:: Source material ::
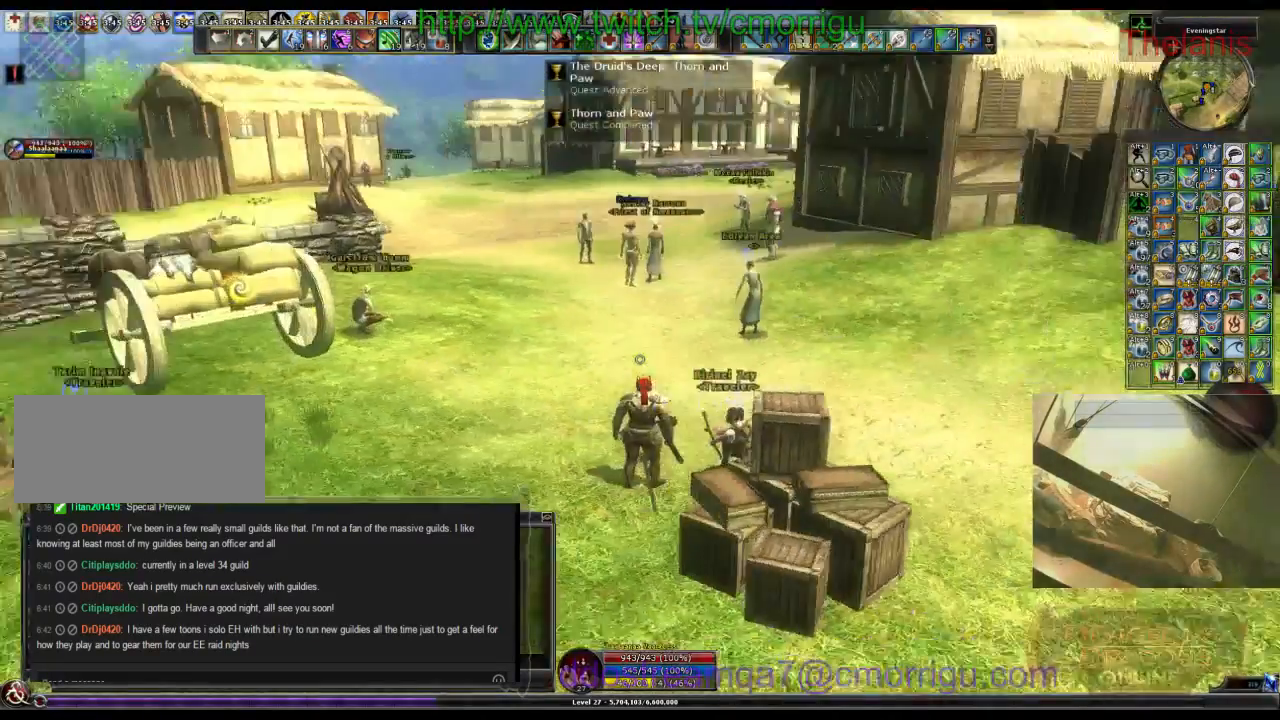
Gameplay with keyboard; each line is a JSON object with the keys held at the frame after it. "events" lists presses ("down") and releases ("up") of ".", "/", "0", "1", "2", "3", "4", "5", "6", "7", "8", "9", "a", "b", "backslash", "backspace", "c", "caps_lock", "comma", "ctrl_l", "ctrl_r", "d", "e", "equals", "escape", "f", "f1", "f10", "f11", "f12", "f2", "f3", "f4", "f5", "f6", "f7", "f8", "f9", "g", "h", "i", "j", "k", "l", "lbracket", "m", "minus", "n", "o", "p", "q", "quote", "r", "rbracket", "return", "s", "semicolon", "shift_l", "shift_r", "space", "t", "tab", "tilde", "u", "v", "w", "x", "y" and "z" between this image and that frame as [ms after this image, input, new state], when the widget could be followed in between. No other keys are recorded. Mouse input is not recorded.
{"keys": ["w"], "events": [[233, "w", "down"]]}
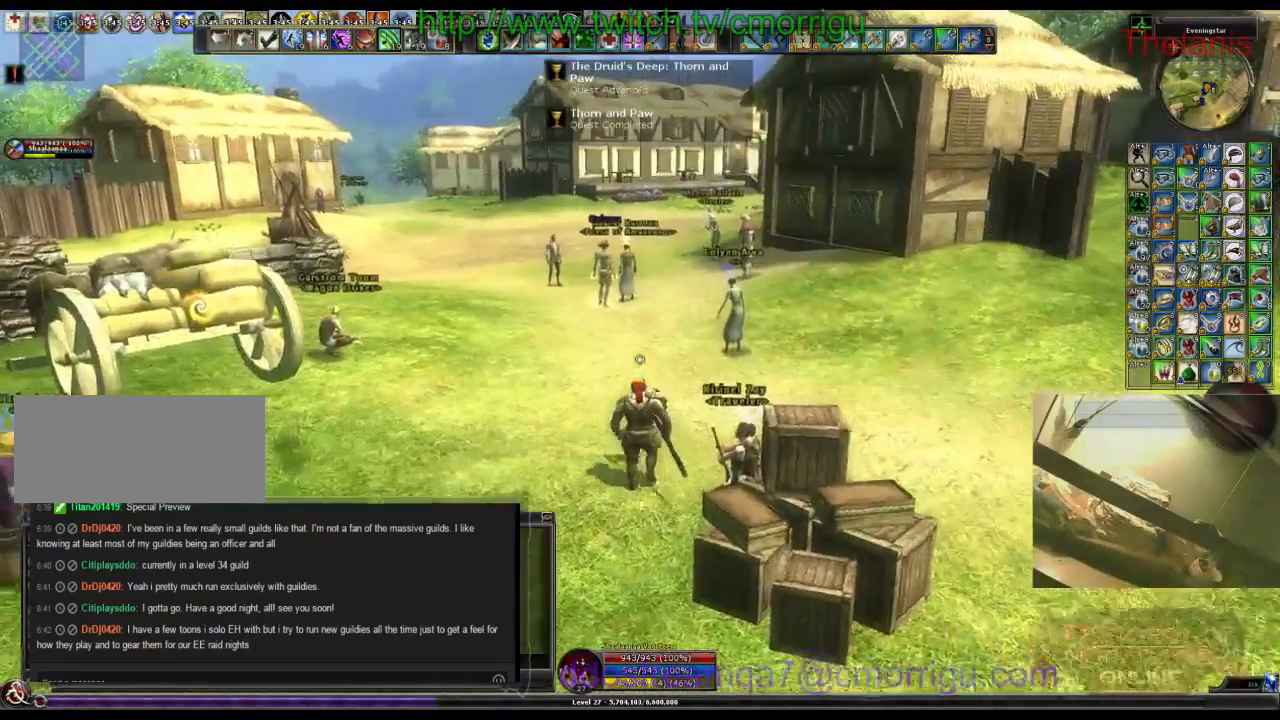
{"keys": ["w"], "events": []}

:: What to work on ::
Every line above should be printed again word for word, without its pictures.

:: Expected output ::
Gameplay with keyboard; each line is a JSON object with the keys held at the frame after it. "events" lists presses ("down") and releases ("up") of ".", "/", "0", "1", "2", "3", "4", "5", "6", "7", "8", "9", "a", "b", "backslash", "backspace", "c", "caps_lock", "comma", "ctrl_l", "ctrl_r", "d", "e", "equals", "escape", "f", "f1", "f10", "f11", "f12", "f2", "f3", "f4", "f5", "f6", "f7", "f8", "f9", "g", "h", "i", "j", "k", "l", "lbracket", "m", "minus", "n", "o", "p", "q", "quote", "r", "rbracket", "return", "s", "semicolon", "shift_l", "shift_r", "space", "t", "tab", "tilde", "u", "v", "w", "x", "y" and "z" between this image and that frame as [ms after this image, input, new state], when the widget could be followed in between. No other keys are recorded. Mouse input is not recorded.
{"keys": ["w"], "events": [[233, "w", "down"]]}
{"keys": ["w"], "events": []}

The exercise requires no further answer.